> [抽出テキスト]:
致死率が高い伝染病として恐れられているエボラ出血熱が猛威をふるうアフリカの地・コンゴ民主共和国から、エボラをはじめ感染症対策の現状や最新事情について、国立国際医療研究センター国際医療協力局から「コンゴ民主共和国保健省次官付顧問・JICA専門家」として現地に派遣されている日本人医師、仲佐保がレポートする。今回は第4回。世界保健機関(WHO)は7月18日、コンゴのエボラ流行が国外にも広がる可能性があるとして、緊急事態宣言をしたが、そのコンゴではエボラ以外に恐れられているもう1つの感染症がある。
「エボラ」以上に怖い
寄生虫病
北キブ州の「エボラ」は、収まる気配を見せずに、流行する保健ゾーンも増えている。6月中旬には、隣国のウガンダでの症例も出ており、今後の他国への流行の拡大が懸念されている。相変わらず続いているゲリラ等による「治安の悪さ」と、地域住民の「政府や国連機関への不信」が原因である。7月14日に、北キブ州の州都のゴマ市での最初の死亡例が確認された。

> [課題の目的]:
次の1.〜3.は抽出テキストの内容と合っていますか。それぞれ「はい」か「いいえ」で答え、判断の決め手となる抽出テキストの箇所をそのまま引用してください。
1. 仲佐保は国立国際医療研究センター国際医療協力局から現地に派遣されている。
2. WHOの緊急事態宣言は7月14日に出された。
3. ゴマ市での最初の死亡例は6月中旬に確認された。
データは抽出テキストとは別の資料です。

> [提供資料]:

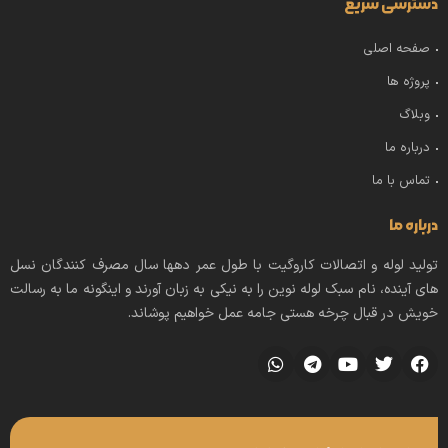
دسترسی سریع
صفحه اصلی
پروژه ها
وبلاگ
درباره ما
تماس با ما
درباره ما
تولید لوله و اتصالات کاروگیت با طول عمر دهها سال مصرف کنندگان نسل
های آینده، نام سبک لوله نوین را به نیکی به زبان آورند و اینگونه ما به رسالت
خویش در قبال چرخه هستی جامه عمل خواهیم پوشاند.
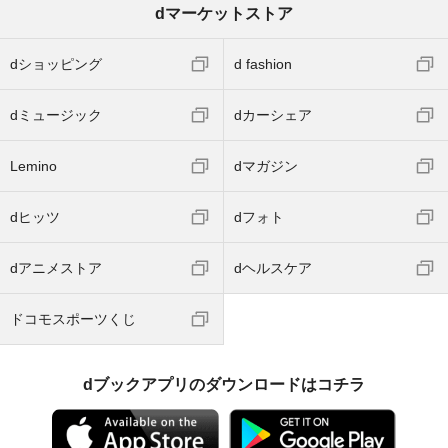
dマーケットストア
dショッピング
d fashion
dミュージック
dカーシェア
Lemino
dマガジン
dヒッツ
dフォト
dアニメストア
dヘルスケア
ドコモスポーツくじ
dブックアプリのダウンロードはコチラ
--
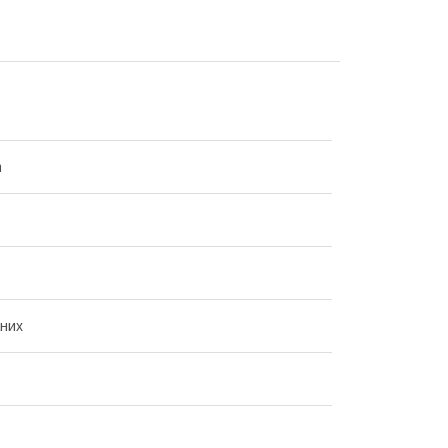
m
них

> [解答]:
1. はい。「国立国際医療研究センター国際医療協力局から「コンゴ民主共和国保健省次官付顧問・JICA専門家」として現地に派遣されている日本人医師、仲佐保」
2. いいえ。「世界保健機関(WHO)は7月18日、コンゴのエボラ流行が国外にも広がる可能性があるとして、緊急事態宣言をした」
3. いいえ。「7月14日に、北キブ州の州都のゴマ市での最初の死亡例が確認された。」